Emilienne Farny, dans une série appelée «Les garçons», produit quelques nus masculins, «ce qui est extrêmement rare en histoire de l'art», selon Laurent Langer. Dans une esthétique à la Mappelthorpe, elle dessine également au crayon gris des hommes en jeans, torse nu et blouson de cuir.

Emilienne Farny a vécu à Paris dans les années 60 avant de rentrer en Suisse. Où elle parcourt la campagne sur son vélomoteur et s'arrête pour prendre des polaroïds. «Je ne fais que peindre ce que je vois. Le monde d'aujourd'hui dans sa plus parfaite banalité, ni plus beau ni plus noir qu'il n'est. Plutôt que sa froideur, je préfère parler de distance», écrit la peintre dans un extrait de texte mis en exergue dans l'exposition à Pully.

Une association de malfaiteurs

L'écrivain Roland Jacccard parlait du duo formé de Michel Thévoz, 87 ans, et d'Emilienne Farny «non pas comme d'un couple, mais d'une association de malfaiteurs». «Ce qui est plutôt flatteur», relève l'historien de l'art.

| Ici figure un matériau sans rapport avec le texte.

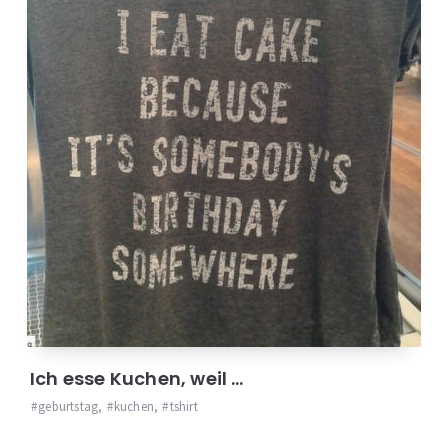
Ich esse Kuchen, weil …
geburtstag
,
kuchen
,
tshirt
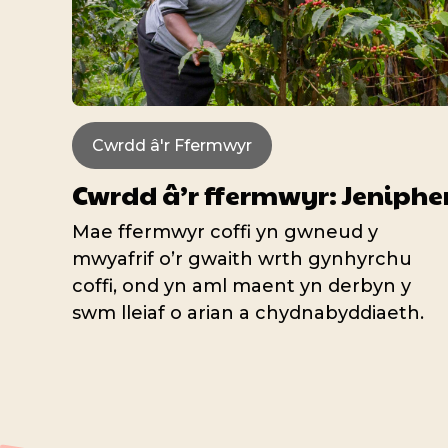
Cwrdd â'r Ffermwyr
Cwrdd â’r ffermwyr: Jeniphe
Mae ffermwyr coffi yn gwneud y
mwyafrif o’r gwaith wrth gynhyrchu
coffi, ond yn aml maent yn derbyn y
swm lleiaf o arian a chydnabyddiaeth.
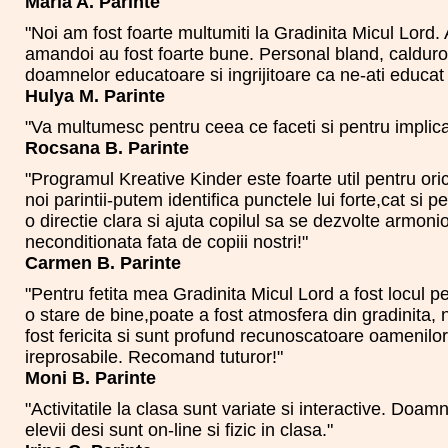
Maria A. Parinte
"Noi am fost foarte multumiti la Gradinita Micul Lord.
amandoi au fost foarte bune. Personal bland, calduros
doamnelor educatoare si ingrijitoare ca ne-ati educat 
Hulya M. Parinte
"Va multumesc pentru ceea ce faceti si pentru implic
Rocsana B. Parinte
"Programul Kreative Kinder este foarte util pentru ori
noi parintii-putem identifica punctele lui forte,cat si
o directie clara si ajuta copilul sa se dezvolte armo
neconditionata fata de copiii nostri!"
Carmen B. Parinte
"Pentru fetita mea Gradinita Micul Lord a fost locul pe
o stare de bine,poate a fost atmosfera din gradinita, n
fost fericita si sunt profund recunoscatoare oamenil
ireprosabile. Recomand tuturor!"
Moni B. Parinte
"Activitatile la clasa sunt variate si interactive. Doam
elevii desi sunt on-line si fizic in clasa."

Michel Thévoz souhaite qu'à l'avenir l'oeuvre d'Emilienne Farny soit reconnue à sa juste valeur. A un moment où la figuration, un savoir-faire pictural, est réhabilitée. «Je pense que la peinture figurative peut nous entraîner à exercer notre regard, à réapprendre à voir» alors que la plupart d'entre nous sont engloutis par les écrans.

Michel Thévoz n'aurait-il pas voulu lui-même être artiste? «Oui j'ai été parfois un peu jaloux». Avant de rappeler qu'il a pu s'exprimer librement tout au long de sa carrière d'intellectuel et qu'il continue à jouer du jazz.

Selon lui, même s'il considère surestimer les artistes en raison de son incapacité à dessiner, «chacun devrait trouver un moyen d'expression en amateur, sans forcément prendre la pose d'artiste. Je pense que c'est une sorte d'hygiène mentale nécessaire».